### Source document
++++++

It was monsters that got me into D&D - 1E's Fiend Folio and 2E's Monstrous Manual were my gateways into the game. And I've seen a lot of monster books since. But the 5E Monster Manual makes a very good case for being the best core monster book the game has ever produced. It's packed full of ideas, wonderfully illustrated, and covers pretty much all the iconic creatures for the game. It's really, really good.


----------



## Spykes

*5 out of 5 rating for D&D 5th Edition Monster Manual*

I really like this treatment of the now famous tome. Fantastic art and I thought they did a great job of selecting the most iconic monsters to start things off in 5e. The monster descriptions are very well done and they added enough to each monster that the DM can get clear ideas about how to integrate them into the world. I know first hand that it was very well tested and I think they did a great job with the accuracy of the on the Challenge Ratings. A+


----------



## Loki-lie-Smith

*5 out of 5 rating for D&D 5th Edition Monster Manual*

The biggest strength of the Monster Manual is all the plot hooks and adventure seeds found on each creature description.  The art is superb and it also have a great variety of enemies, not only to fight against, but to interact with.

++++++

### Work request 1
In the Monster Manual reviews, which two books first drew the opening reviewer into D&D?
### Work request 2
Rewrite the stretch of the Monster Manual reviews from "I really like" through "to interact with.", substituting "story hooks" for "plot hooks".

++++++

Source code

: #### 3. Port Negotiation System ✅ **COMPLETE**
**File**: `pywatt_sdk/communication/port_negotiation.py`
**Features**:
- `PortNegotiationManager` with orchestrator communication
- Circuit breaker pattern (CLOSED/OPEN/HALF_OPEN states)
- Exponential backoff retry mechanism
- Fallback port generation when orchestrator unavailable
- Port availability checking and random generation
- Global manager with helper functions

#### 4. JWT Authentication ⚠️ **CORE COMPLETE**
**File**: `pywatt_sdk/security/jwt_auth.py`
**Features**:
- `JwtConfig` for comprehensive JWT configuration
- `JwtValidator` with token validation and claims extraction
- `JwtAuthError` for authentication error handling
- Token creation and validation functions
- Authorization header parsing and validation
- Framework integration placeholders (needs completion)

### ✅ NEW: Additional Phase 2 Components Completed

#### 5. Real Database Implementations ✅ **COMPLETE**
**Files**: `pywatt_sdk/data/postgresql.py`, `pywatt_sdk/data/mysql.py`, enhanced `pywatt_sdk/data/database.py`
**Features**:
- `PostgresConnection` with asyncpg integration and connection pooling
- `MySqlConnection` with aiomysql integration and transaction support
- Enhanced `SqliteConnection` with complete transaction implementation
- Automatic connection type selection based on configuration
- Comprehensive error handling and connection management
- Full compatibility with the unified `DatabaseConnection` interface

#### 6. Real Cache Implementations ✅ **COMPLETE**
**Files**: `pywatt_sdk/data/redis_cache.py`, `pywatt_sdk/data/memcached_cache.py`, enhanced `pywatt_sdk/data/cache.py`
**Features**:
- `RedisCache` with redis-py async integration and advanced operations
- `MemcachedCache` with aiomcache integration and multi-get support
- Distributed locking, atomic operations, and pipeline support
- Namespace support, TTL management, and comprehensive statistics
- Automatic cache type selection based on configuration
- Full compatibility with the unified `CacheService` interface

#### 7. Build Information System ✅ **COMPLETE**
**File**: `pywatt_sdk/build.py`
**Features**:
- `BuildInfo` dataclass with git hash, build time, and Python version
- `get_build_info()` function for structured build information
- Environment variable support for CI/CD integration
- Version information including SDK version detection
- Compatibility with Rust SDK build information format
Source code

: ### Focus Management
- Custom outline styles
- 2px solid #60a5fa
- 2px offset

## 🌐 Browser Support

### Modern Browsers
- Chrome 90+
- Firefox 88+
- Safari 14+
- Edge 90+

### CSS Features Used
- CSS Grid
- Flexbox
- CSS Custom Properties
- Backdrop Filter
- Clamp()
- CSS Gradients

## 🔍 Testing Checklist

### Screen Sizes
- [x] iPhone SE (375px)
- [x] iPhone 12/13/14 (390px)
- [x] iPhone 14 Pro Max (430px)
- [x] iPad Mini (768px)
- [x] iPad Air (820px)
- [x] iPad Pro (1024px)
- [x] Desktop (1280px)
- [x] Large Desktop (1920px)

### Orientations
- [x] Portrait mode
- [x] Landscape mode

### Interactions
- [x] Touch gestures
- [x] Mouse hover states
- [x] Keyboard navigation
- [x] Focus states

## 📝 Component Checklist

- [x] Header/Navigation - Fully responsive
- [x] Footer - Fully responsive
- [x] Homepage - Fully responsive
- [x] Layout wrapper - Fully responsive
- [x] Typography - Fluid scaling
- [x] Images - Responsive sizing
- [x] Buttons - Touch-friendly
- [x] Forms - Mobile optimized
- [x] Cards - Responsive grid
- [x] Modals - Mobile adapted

++++++

### Final answer 1
1E's Fiend Folio and 2E's Monstrous Manual.

### Final answer 2
I really like this treatment of the now famous tome. Fantastic art and I thought they did a great job of selecting the most iconic monsters to start things off in 5e. The monster descriptions are very well done and they added enough to each monster that the DM can get clear ideas about how to integrate them into the world. I know first hand that it was very well tested and I think they did a great job with the accuracy of the on the Challenge Ratings. A+


----------



## Loki-lie-Smith

*5 out of 5 rating for D&D 5th Edition Monster Manual*

The biggest strength of the Monster Manual is all the story hooks and adventure seeds found on each creature description.  The art is superb and it also have a great variety of enemies, not only to fight against, but to interact with.